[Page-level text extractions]

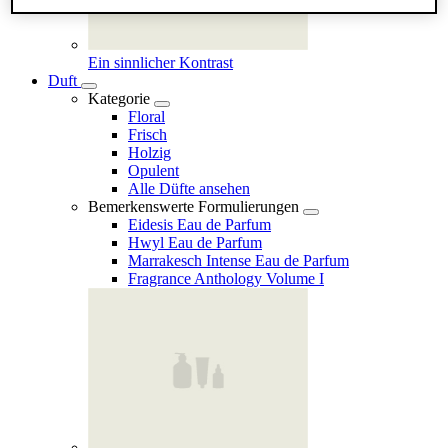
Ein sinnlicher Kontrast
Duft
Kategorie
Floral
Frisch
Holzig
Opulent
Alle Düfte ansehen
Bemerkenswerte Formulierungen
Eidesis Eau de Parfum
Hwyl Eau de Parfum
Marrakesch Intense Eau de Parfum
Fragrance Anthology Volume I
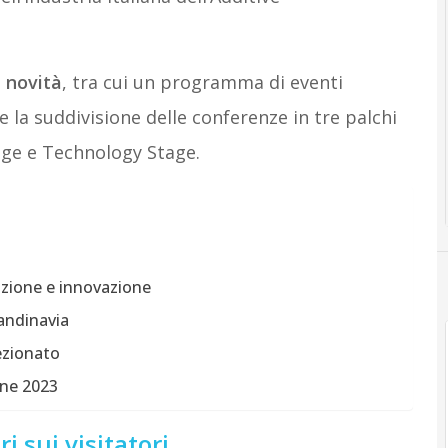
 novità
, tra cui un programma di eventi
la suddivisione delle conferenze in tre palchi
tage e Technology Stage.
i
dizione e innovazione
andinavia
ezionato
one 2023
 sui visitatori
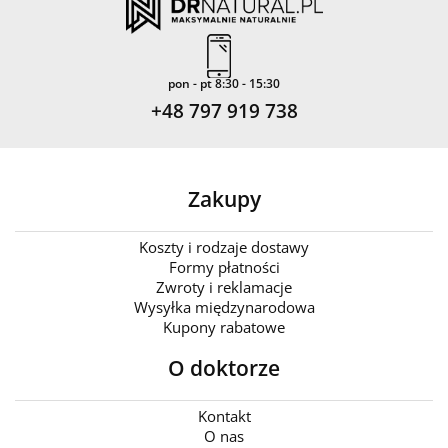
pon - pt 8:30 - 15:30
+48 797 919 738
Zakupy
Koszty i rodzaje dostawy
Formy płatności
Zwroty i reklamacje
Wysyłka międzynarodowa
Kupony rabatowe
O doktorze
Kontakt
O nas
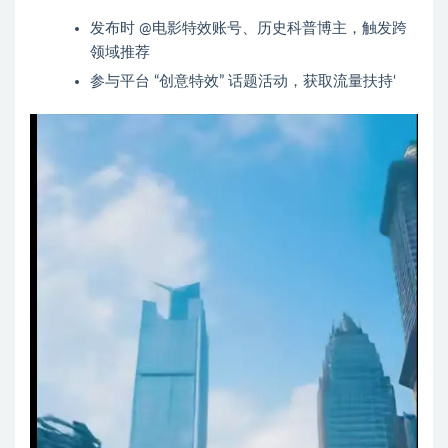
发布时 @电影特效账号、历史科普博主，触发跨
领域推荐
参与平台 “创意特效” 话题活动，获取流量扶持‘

**JOB:** Copy each line above precisely, dropping the pictures.

**EXPECTED ANSWER:**
Ein sinnlicher Kontrast
Duft
Kategorie
Floral
Frisch
Holzig
Opulent
Alle Düfte ansehen
Bemerkenswerte Formulierungen
Eidesis Eau de Parfum
Hwyl Eau de Parfum
Marrakesch Intense Eau de Parfum
Fragrance Anthology Volume I
 novità
, tra cui un programma di eventi
la suddivisione delle conferenze in tre palchi
tage e Technology Stage.
i
dizione e innovazione
andinavia
ezionato
one 2023
 sui visitatori
pon - pt 8:30 - 15:30
+48 797 919 738
Zakupy
Koszty i rodzaje dostawy
Formy płatności
Zwroty i reklamacje
Wysyłka międzynarodowa
Kupony rabatowe
O doktorze
Kontakt
O nas
发布时 @电影特效账号、历史科普博主，触发跨
领域推荐
参与平台 “创意特效” 话题活动，获取流量扶持‘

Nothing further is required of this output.